======== Given material ========

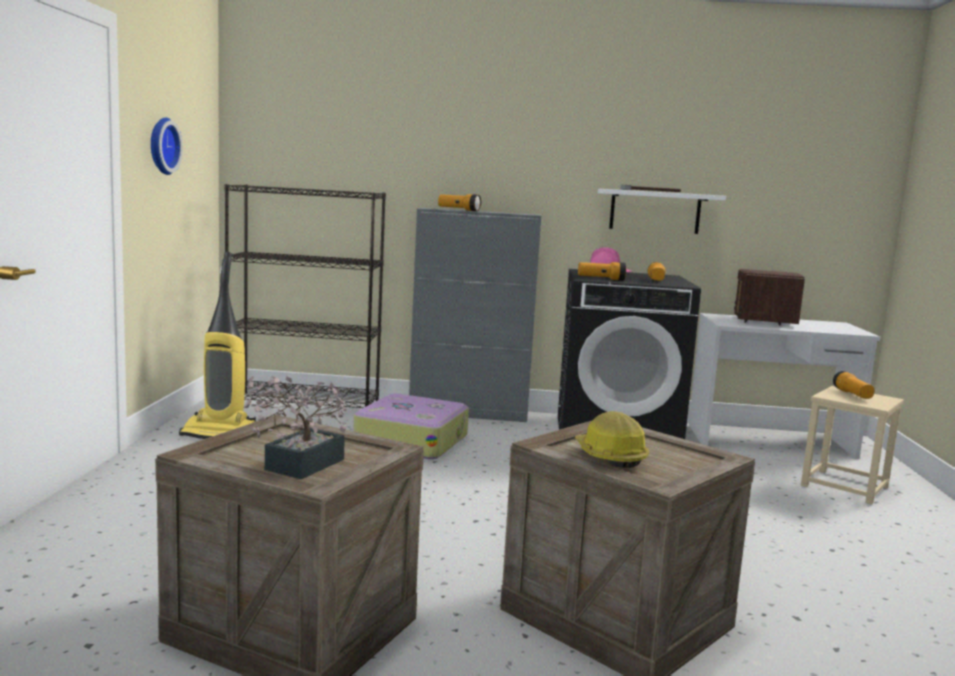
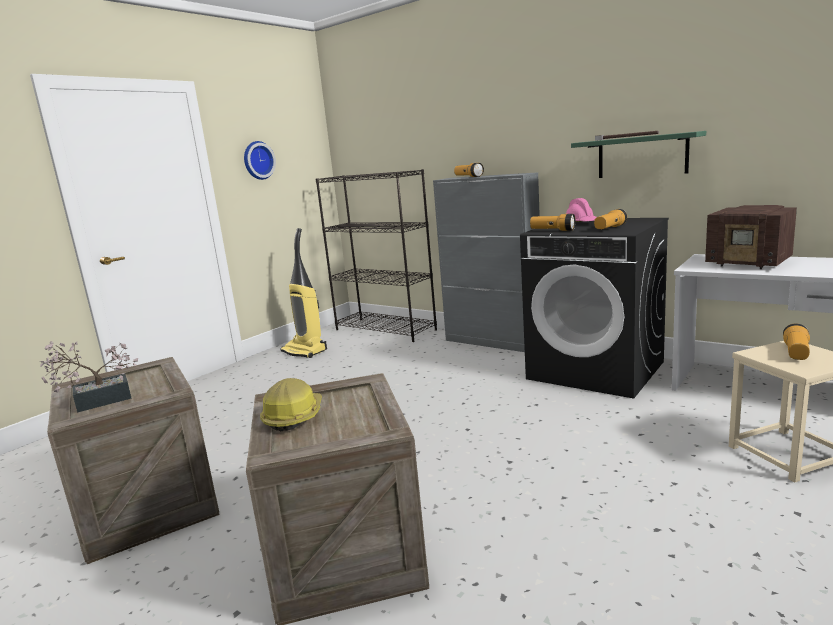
camera: 35 degrees right, 5 degrees up
(411, 441) = (415, 365): suitcase -> none
(655, 211) = (642, 156): white shelf -> green shelf
(764, 322) = (749, 263): radio -> radio turned 90 degrees counterclockwise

========

▶ [Exercise objective]
The lines to reproduce run from the line containing "(411, 441) = (415, 365): suitcase -> none" to the end of the listing; write them out exactly and add nothing.

▶ [Result of this exercise]
(411, 441) = (415, 365): suitcase -> none
(655, 211) = (642, 156): white shelf -> green shelf
(764, 322) = (749, 263): radio -> radio turned 90 degrees counterclockwise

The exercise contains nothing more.